• The problem:
Keep the images out and set the listing below down word for word.
━━━━━━━━━━━━━━━━━━━━
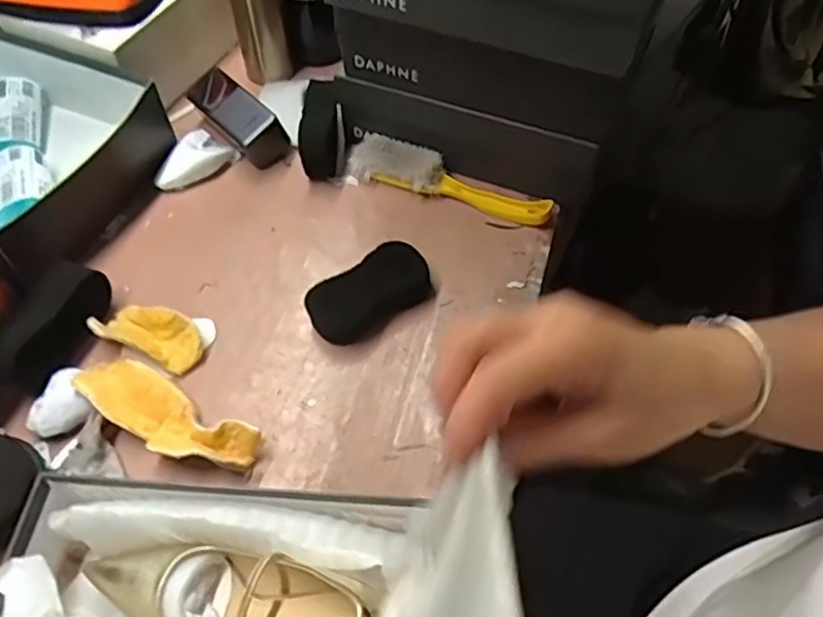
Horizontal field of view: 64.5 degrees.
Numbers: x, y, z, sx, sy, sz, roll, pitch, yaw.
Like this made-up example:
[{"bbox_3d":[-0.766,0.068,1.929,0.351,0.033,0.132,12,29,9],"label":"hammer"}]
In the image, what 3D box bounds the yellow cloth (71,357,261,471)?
[{"bbox_3d":[-0.214,0.095,0.571,0.173,0.031,0.055,25,60,16],"label":"yellow cloth"}]

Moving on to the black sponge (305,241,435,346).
[{"bbox_3d":[-0.040,-0.014,0.646,0.123,0.042,0.059,-31,61,-19],"label":"black sponge"}]

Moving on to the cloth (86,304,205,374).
[{"bbox_3d":[-0.248,0.022,0.620,0.103,0.024,0.049,19,58,13],"label":"cloth"}]

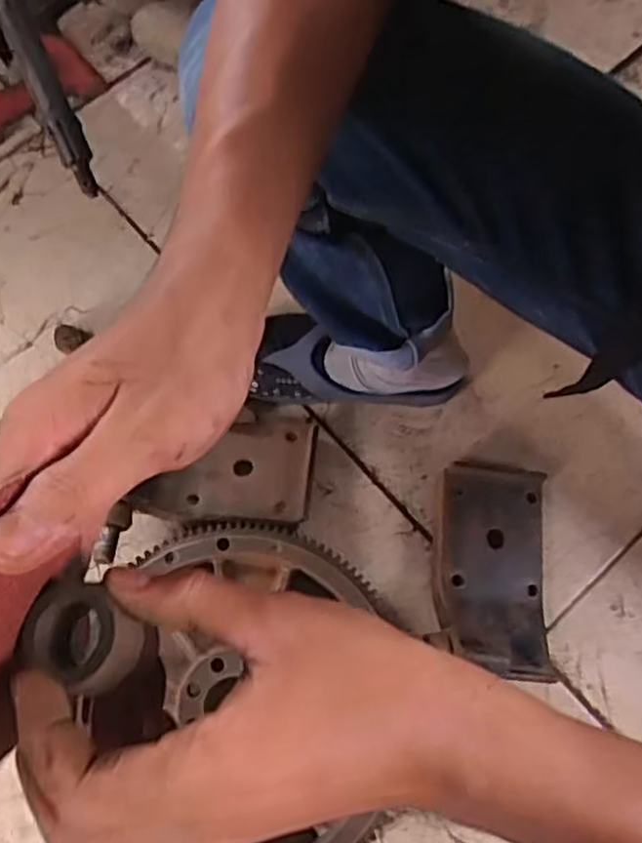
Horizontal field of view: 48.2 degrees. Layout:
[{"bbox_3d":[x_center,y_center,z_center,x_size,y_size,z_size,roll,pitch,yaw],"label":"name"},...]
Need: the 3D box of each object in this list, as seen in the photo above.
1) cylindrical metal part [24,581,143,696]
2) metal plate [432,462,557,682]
[{"bbox_3d":[-0.074,0.066,0.222,0.035,0.011,0.029,28,75,6],"label":"cylindrical metal part"},{"bbox_3d":[0.163,0.141,0.696,0.116,0.059,0.201,4,74,-1],"label":"metal plate"}]

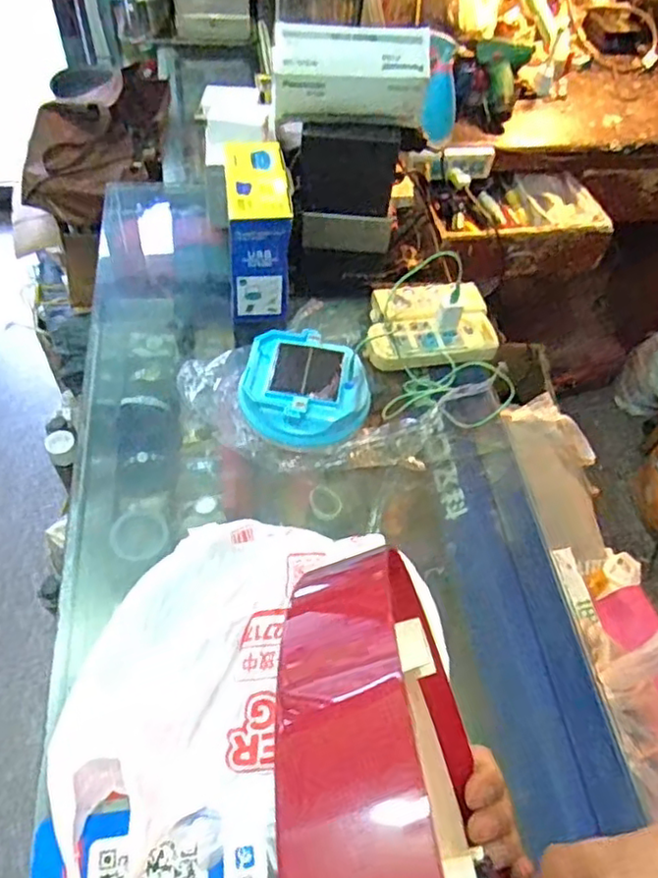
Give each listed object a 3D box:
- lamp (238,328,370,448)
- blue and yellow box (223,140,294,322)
[{"bbox_3d":[-0.039,-0.070,0.868,0.170,0.053,0.156,3,54,-4],"label":"lamp"},{"bbox_3d":[-0.110,-0.318,0.983,0.086,0.181,0.195,-4,55,-9],"label":"blue and yellow box"}]

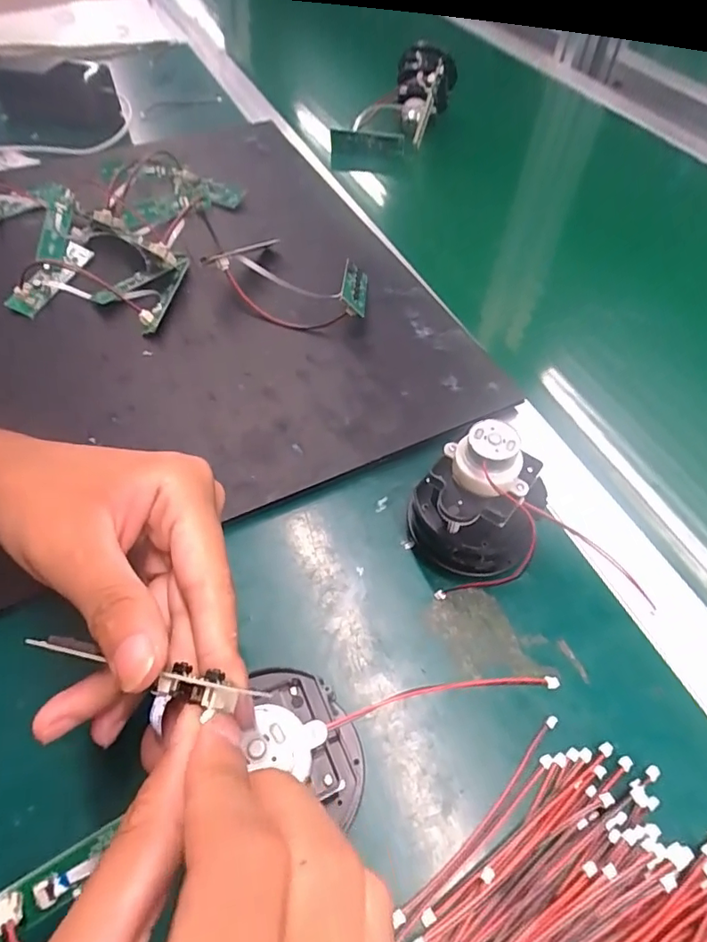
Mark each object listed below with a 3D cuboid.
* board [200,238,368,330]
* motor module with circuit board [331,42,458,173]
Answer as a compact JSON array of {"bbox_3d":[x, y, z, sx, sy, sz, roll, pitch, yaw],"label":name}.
[{"bbox_3d":[-0.041,-0.150,0.401,0.125,0.035,0.074,27,60,16],"label":"board"},{"bbox_3d":[0.044,-0.390,0.575,0.168,0.058,0.068,-46,66,-3],"label":"motor module with circuit board"}]

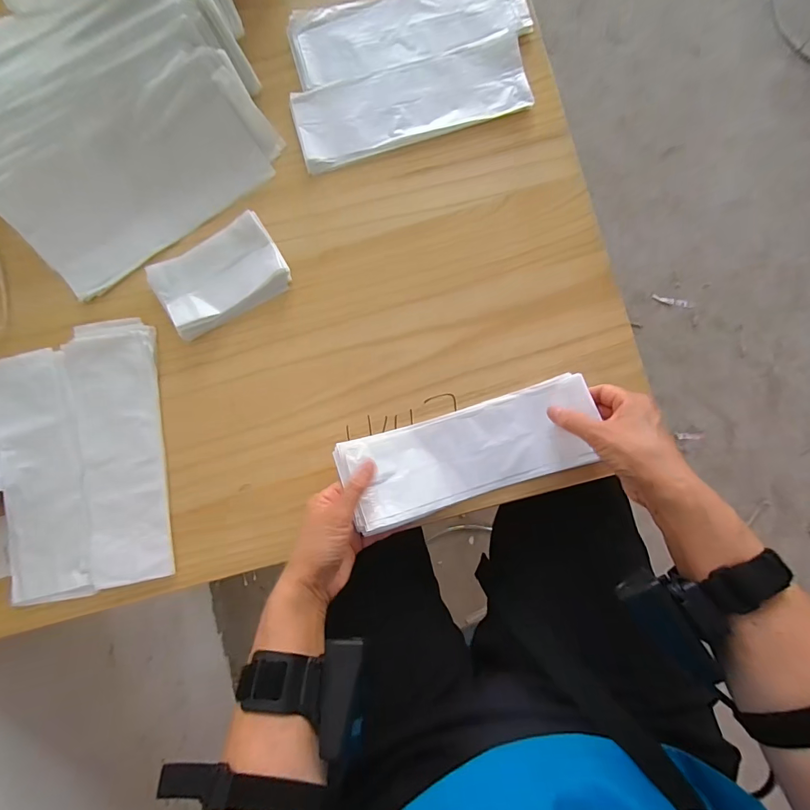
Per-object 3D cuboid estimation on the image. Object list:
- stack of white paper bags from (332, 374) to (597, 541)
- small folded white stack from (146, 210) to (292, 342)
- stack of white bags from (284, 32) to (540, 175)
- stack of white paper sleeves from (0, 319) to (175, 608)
[{"bbox_3d":[0.063,0.045,0.397,0.240,0.033,0.088,-19,88,0],"label":"stack of white paper bags"},{"bbox_3d":[-0.192,-0.134,0.428,0.128,0.016,0.082,-29,88,0],"label":"small folded white stack"},{"bbox_3d":[0.005,-0.325,0.439,0.245,0.009,0.088,-16,88,0],"label":"stack of white bags"},{"bbox_3d":[-0.334,0.056,0.420,0.168,0.016,0.268,-7,88,0],"label":"stack of white paper sleeves"}]

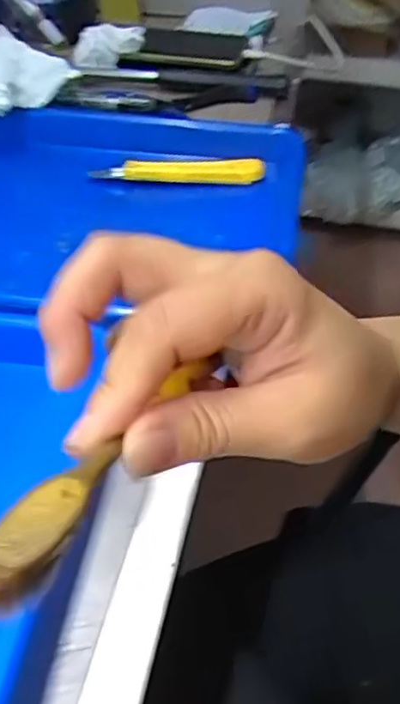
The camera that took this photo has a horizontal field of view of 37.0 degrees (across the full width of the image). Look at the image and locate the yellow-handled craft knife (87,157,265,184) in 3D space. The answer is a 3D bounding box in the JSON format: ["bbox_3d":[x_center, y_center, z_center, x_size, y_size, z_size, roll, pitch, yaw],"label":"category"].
[{"bbox_3d":[-0.018,-0.149,0.487,0.138,0.009,0.020,-1,45,-2],"label":"yellow-handled craft knife"}]

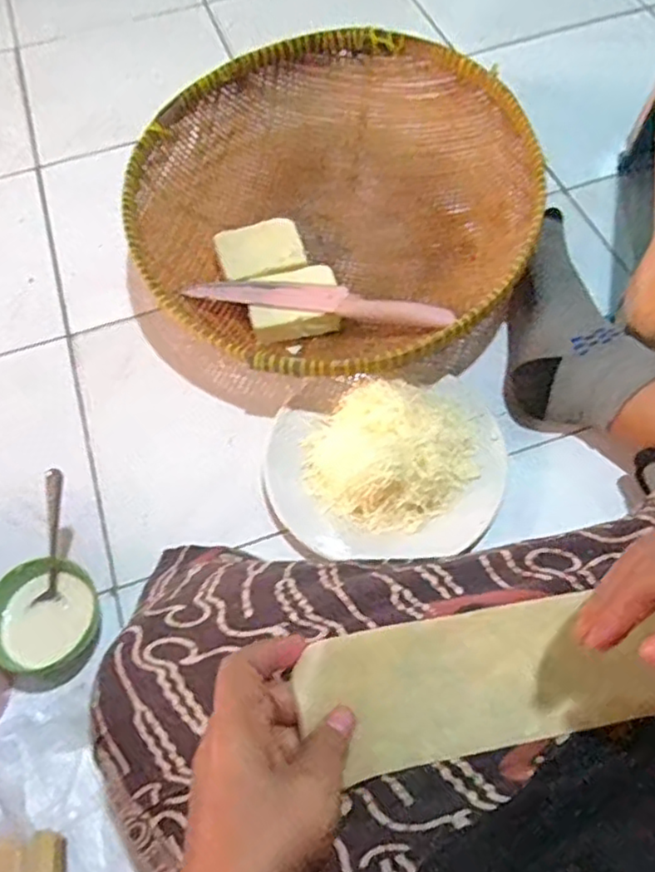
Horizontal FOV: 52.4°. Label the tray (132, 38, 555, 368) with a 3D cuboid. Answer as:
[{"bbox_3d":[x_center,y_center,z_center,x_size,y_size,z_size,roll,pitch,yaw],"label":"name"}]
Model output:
[{"bbox_3d":[0.007,-0.243,0.730,0.427,0.117,0.438,-33,64,-15],"label":"tray"}]

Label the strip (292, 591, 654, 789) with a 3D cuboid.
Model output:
[{"bbox_3d":[0.097,0.121,0.339,0.217,0.043,0.074,-6,60,-1],"label":"strip"}]

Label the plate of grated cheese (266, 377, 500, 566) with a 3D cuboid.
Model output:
[{"bbox_3d":[0.052,0.020,0.609,0.213,0.068,0.183,4,61,5],"label":"plate of grated cheese"}]

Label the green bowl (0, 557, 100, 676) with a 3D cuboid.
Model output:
[{"bbox_3d":[-0.238,0.154,0.564,0.092,0.042,0.087,-39,66,-18],"label":"green bowl"}]

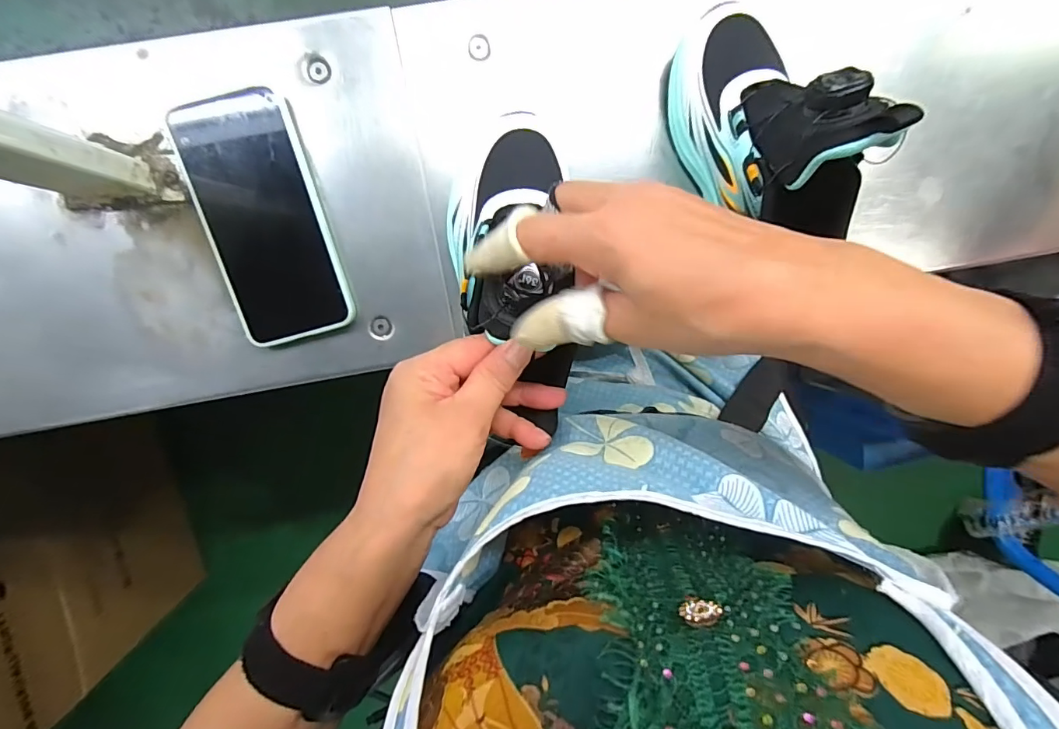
━━━━━━━━━━━━━━━━━━━━
• Answer box:
Horizontal field of view: 64.5 degrees.
Numbers: x, y, z, sx, sy, sz, roll, pitch, yaw.
Like this made-up example:
[{"bbox_3d":[-0.766,0.068,1.929,0.351,0.033,0.132,12,29,9],"label":"hammer"}]
In the image, what 3D box bounds the yellow cloth (71,357,261,471)?
[{"bbox_3d":[-0.214,0.095,0.571,0.173,0.031,0.055,25,60,16],"label":"yellow cloth"}]

Moving on to the black sponge (305,241,435,346).
[{"bbox_3d":[-0.040,-0.014,0.646,0.123,0.042,0.059,-31,61,-19],"label":"black sponge"}]

Moving on to the cloth (86,304,205,374).
[{"bbox_3d":[-0.248,0.022,0.620,0.103,0.024,0.049,19,58,13],"label":"cloth"}]

Horizontal field of view: 48.2 degrees. Layout:
[{"bbox_3d":[x_center,y_center,z_center,x_size,y_size,z_size,roll,pitch,yaw],"label":"name"},...]
Need: the 3D box of each object in this list, as seen in the photo above.
1) cylindrical metal part [24,581,143,696]
2) metal plate [432,462,557,682]
[{"bbox_3d":[-0.074,0.066,0.222,0.035,0.011,0.029,28,75,6],"label":"cylindrical metal part"},{"bbox_3d":[0.163,0.141,0.696,0.116,0.059,0.201,4,74,-1],"label":"metal plate"}]

Give each listed object a 3D box:
- lamp (238,328,370,448)
- blue and yellow box (223,140,294,322)
[{"bbox_3d":[-0.039,-0.070,0.868,0.170,0.053,0.156,3,54,-4],"label":"lamp"},{"bbox_3d":[-0.110,-0.318,0.983,0.086,0.181,0.195,-4,55,-9],"label":"blue and yellow box"}]

Mark each object listed below with a 3D cuboid.
* board [200,238,368,330]
* motor module with circuit board [331,42,458,173]
Answer as a compact JSON array of {"bbox_3d":[x, y, z, sx, sy, sz, roll, pitch, yaw],"label":name}.
[{"bbox_3d":[-0.041,-0.150,0.401,0.125,0.035,0.074,27,60,16],"label":"board"},{"bbox_3d":[0.044,-0.390,0.575,0.168,0.058,0.068,-46,66,-3],"label":"motor module with circuit board"}]

Per-object 3D cuboid estimation on the image. Object list:
- stack of white paper bags from (332, 374) to (597, 541)
- small folded white stack from (146, 210) to (292, 342)
- stack of white bags from (284, 32) to (540, 175)
- stack of white paper sleeves from (0, 319) to (175, 608)
[{"bbox_3d":[0.063,0.045,0.397,0.240,0.033,0.088,-19,88,0],"label":"stack of white paper bags"},{"bbox_3d":[-0.192,-0.134,0.428,0.128,0.016,0.082,-29,88,0],"label":"small folded white stack"},{"bbox_3d":[0.005,-0.325,0.439,0.245,0.009,0.088,-16,88,0],"label":"stack of white bags"},{"bbox_3d":[-0.334,0.056,0.420,0.168,0.016,0.268,-7,88,0],"label":"stack of white paper sleeves"}]

The camera that took this photo has a horizontal field of view of 37.0 degrees (across the full width of the image). Look at the image and locate the yellow-handled craft knife (87,157,265,184) in 3D space. The answer is a 3D bounding box in the JSON format: ["bbox_3d":[x_center, y_center, z_center, x_size, y_size, z_size, roll, pitch, yaw],"label":"category"].
[{"bbox_3d":[-0.018,-0.149,0.487,0.138,0.009,0.020,-1,45,-2],"label":"yellow-handled craft knife"}]

Horizontal FOV: 52.4°. Label the tray (132, 38, 555, 368) with a 3D cuboid. Answer as:
[{"bbox_3d":[x_center,y_center,z_center,x_size,y_size,z_size,roll,pitch,yaw],"label":"name"}]
Model output:
[{"bbox_3d":[0.007,-0.243,0.730,0.427,0.117,0.438,-33,64,-15],"label":"tray"}]

Label the strip (292, 591, 654, 789) with a 3D cuboid.
Model output:
[{"bbox_3d":[0.097,0.121,0.339,0.217,0.043,0.074,-6,60,-1],"label":"strip"}]

Label the plate of grated cheese (266, 377, 500, 566) with a 3D cuboid.
Model output:
[{"bbox_3d":[0.052,0.020,0.609,0.213,0.068,0.183,4,61,5],"label":"plate of grated cheese"}]

Label the green bowl (0, 557, 100, 676) with a 3D cuboid.
Model output:
[{"bbox_3d":[-0.238,0.154,0.564,0.092,0.042,0.087,-39,66,-18],"label":"green bowl"}]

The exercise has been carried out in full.